Road trip moto au Moyen-Orient : Jour 7, D’Alep au Château de Saladin

Publié le 05/05/2022 Par David Dumain

À Alep, impossible de dormir ailleurs qu’à l’Hôtel Baron, où celui qui n’était pas encore Lawrence d’Arabie descendait à chacun de ses passages dans la ville syrienne proche du site Hittite de Karkemish. Le jeune Thomas Edward Lawrence travaillait comme assistant pour une mission archéologique britannique au moment où la Première Guerre mondiale a éclaté, ce qui a provoqué son recrutement par les services secrets.

Si une affiche d’époque proclame en français (la langue internationale des voyageurs de l’époque) que l’hôtel Baron est « l'unique hôtel de première classe à Alep, chauffage central partout, confort parfait, situation unique » la situation a bien changé depuis la guerre. Après avoir fait prendre la pose à Sylvain, livre en main, dans un antique fauteuil en cuir devant le bar, Thomas ne pourra se délecter du luxe qui a fait la renommée des lieux : « Il n’y avait ni eau chaude, ni douche, ni électricité, mais il était impossible que nous allions ailleurs… ». C’est à la lueur des bougies que Sylvain, François et Clément fêteront l’anniversaire de Thomas, avec un gâteau arrosé d’un vin libanais.

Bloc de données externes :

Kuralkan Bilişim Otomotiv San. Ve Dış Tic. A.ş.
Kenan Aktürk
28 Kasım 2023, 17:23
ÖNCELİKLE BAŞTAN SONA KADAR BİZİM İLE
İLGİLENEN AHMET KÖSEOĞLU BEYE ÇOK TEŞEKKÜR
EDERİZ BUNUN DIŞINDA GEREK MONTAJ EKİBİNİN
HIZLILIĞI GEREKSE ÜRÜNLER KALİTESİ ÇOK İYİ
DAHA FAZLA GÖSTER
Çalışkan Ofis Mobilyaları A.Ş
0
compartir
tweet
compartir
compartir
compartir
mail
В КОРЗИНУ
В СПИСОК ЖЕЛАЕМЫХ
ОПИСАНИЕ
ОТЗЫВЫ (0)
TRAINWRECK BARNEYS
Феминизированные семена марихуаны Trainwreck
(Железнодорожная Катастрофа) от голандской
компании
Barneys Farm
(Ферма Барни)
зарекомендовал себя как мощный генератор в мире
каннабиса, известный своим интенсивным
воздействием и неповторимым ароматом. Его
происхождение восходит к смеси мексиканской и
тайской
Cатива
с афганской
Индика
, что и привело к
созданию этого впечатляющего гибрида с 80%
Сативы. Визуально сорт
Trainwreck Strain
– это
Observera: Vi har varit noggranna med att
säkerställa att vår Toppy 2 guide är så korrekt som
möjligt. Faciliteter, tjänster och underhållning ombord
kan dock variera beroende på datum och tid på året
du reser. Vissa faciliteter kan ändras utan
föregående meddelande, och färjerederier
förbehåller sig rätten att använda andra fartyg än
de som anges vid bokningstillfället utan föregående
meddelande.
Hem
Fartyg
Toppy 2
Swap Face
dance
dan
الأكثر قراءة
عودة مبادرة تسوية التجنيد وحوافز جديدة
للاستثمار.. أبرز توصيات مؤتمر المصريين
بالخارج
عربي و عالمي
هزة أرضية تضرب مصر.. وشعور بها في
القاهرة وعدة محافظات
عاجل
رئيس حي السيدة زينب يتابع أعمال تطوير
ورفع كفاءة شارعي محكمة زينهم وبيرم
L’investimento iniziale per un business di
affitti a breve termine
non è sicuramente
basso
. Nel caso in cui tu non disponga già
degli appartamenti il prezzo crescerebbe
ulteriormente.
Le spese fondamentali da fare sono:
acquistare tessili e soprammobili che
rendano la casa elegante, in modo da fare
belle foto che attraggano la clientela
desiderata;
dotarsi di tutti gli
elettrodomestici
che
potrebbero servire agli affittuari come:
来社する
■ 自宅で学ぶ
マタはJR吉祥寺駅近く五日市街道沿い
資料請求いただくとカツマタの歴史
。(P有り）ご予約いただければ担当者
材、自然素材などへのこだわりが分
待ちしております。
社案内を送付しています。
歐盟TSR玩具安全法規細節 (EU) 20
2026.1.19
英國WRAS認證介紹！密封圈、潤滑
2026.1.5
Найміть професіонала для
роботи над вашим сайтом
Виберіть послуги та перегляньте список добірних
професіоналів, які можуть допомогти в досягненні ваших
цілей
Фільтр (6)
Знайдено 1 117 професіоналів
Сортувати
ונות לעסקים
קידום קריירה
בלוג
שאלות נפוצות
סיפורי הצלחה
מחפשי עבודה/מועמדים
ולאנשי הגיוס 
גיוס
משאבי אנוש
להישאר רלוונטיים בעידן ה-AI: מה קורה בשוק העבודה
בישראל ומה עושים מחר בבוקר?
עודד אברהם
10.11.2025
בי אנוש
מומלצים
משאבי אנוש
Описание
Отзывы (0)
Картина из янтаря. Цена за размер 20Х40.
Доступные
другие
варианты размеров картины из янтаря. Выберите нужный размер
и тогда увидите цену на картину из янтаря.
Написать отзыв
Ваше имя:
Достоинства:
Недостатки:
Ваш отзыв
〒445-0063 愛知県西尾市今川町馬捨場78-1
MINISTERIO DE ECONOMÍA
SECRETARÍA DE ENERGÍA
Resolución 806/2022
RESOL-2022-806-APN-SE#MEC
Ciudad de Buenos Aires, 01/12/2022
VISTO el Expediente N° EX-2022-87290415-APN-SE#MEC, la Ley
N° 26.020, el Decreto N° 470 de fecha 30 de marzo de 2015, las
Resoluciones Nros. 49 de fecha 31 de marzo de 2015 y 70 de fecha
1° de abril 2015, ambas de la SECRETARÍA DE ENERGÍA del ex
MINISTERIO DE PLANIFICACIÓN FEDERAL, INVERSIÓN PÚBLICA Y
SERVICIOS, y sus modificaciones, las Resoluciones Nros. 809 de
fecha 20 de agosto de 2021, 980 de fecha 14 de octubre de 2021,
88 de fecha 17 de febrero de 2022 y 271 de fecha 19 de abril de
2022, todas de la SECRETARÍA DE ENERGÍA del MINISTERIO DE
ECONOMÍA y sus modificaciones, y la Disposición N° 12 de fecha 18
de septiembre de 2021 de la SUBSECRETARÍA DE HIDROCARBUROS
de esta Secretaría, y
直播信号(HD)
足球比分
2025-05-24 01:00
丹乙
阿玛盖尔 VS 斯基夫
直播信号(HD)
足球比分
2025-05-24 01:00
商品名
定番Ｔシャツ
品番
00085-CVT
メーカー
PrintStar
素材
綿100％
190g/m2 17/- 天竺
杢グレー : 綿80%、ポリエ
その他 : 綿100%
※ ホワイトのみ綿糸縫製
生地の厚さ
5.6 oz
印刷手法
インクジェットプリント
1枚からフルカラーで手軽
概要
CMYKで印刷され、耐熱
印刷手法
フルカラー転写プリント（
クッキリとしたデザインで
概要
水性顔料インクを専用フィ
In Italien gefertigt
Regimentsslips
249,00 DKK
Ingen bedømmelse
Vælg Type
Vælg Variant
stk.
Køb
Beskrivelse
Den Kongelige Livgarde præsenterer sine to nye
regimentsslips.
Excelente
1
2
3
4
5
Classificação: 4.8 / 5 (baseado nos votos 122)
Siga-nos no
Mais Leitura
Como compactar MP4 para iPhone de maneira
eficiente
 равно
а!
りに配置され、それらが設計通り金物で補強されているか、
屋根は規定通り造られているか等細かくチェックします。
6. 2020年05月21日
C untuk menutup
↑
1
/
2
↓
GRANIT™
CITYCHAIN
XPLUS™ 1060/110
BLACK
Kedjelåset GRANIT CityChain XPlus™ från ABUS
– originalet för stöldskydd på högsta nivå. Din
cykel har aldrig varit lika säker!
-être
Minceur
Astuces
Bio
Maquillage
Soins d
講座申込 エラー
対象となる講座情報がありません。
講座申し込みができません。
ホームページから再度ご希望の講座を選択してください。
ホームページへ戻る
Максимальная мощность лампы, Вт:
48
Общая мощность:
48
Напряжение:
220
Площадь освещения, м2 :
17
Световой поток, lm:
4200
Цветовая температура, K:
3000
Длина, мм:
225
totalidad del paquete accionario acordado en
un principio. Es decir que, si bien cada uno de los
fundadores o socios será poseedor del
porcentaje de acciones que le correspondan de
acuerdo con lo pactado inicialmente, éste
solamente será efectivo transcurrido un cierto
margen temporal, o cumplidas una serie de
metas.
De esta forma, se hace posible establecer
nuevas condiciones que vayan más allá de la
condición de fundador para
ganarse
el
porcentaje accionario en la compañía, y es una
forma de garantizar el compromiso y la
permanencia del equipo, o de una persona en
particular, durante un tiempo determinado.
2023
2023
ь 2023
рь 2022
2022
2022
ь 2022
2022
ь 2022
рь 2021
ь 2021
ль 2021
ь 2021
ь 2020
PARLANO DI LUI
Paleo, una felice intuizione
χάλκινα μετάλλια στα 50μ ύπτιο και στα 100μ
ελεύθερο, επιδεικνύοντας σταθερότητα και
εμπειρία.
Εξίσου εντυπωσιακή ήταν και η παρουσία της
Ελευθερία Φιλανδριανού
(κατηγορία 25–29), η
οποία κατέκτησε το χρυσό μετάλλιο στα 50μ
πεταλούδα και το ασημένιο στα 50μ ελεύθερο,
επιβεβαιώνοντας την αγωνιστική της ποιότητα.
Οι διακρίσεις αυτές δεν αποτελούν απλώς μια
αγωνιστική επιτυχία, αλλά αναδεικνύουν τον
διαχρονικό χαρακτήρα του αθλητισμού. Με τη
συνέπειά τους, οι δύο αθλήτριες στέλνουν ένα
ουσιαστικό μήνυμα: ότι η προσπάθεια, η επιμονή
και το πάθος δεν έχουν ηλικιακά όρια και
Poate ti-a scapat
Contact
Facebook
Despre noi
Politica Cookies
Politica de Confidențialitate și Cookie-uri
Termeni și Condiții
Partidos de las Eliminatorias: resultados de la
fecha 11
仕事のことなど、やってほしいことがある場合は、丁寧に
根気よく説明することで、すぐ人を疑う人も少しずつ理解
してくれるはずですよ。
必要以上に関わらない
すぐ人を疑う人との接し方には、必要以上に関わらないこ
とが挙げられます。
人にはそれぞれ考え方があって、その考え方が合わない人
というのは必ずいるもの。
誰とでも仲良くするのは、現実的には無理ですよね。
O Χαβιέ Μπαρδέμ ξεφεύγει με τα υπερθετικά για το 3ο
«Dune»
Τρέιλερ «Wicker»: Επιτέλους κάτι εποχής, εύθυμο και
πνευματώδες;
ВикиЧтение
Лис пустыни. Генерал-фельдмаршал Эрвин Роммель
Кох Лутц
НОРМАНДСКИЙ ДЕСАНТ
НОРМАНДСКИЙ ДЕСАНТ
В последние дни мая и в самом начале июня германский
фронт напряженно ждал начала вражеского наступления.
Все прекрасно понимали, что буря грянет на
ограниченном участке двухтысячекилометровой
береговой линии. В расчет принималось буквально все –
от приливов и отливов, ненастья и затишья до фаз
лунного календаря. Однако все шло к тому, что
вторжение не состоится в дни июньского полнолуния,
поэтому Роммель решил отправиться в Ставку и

Partout dans ces lieux flotte le fantôme de Lawrence, comme en témoigne un présentoir où figure une facture en livres ottomanes établie en juin 1914 (en français toujours) au nom d’un certain « Monsieur Lawrence ». « Elle a bel et bien été réglée » nous garantira Thomas, malgré une légende tenace. Dans « Les Sept Piliers de la Sagesse », Lawrence s’attarde à Alep, qu’il désigne comme « une grande ville en Syrie, mais non de Syrie, ni d’Anatolie, ni de Mésopotamie. ». Il continue : « Là, les races, les croyances et les langues de l’Empire ottoman se rencontraient et se mêlaient les unes aux autres dans un esprit de compromis. Le heurt des particularités, qui faisait des rues un kaléidoscope, pénétrait l’Aleppois d’une grossière prudence qui corrigeait en lui ce qui était flagrant chez le Damascène. Alep participait de toutes les civilisations qui avaient tourné autour d’elle (…) Une caractéristique d’Alep était la suivante : le sentiment mahométan y était très haut, mais il y avait plus de camaraderie qui s’exerçait entre Chrétiens, Musulmans, Arméniens, Turcs, Kurdes et Juifs que peut-être dans aucune autre ville de l’Empire ottoman, et plus d’amitié, quoique peu de tolérance pour les Européens. ».

Après une nuit fraîche, la pluie continue et les températures glaciales poursuivront Sylvain et ses compagnons, qui se rendront dans le souk d’Alep hélas dévasté aujourd’hui. Une grande partie des célèbres boutiques souterraines qui reflétaient l’histoire commerciale d’une ville au croisement des civilisations ont été réduites en cendres en septembre 2012, au début du conflit syrien. La grande Mosquée a elle aussi subi des dommages importants, tout comme la citadelle d’Alep, dont plusieurs parties du mur d’enceinte se sont effondrées. Des outrages récents qui font suite aux nombreux assauts que ce palais médiéval fortifié a subi à travers les siècles depuis l’époque d’Alexandre Le Grand. Tour à tour romaine, puis byzantine, détruite par les mongols, reprise par les Mamelouks, puis les Ottomans… sans oublier un séisme en 1822, la citadelle d’Alep, avec son tunnel conduisant au Souk, en a vu d’autres.

Pour ses clichés, Thomas trouvera un point de vue où l’on distingue bien le pont-escalier à huit arches de l’entrée fortifiée, avant de repartir pour la prochaine étape, Lattaquié, ville du bord de mer que la guerre a épargné. Une trentaine de kilomètres avant destination, une étape s’imposera à Qal’at Salah al-Din, la forteresse de Saladin, célèbre pour l’aiguille rocheuse soutenant la pile du pont-levis et dont la première construction remonte au premier millénaire avant J.-C. avec les Phéniciens.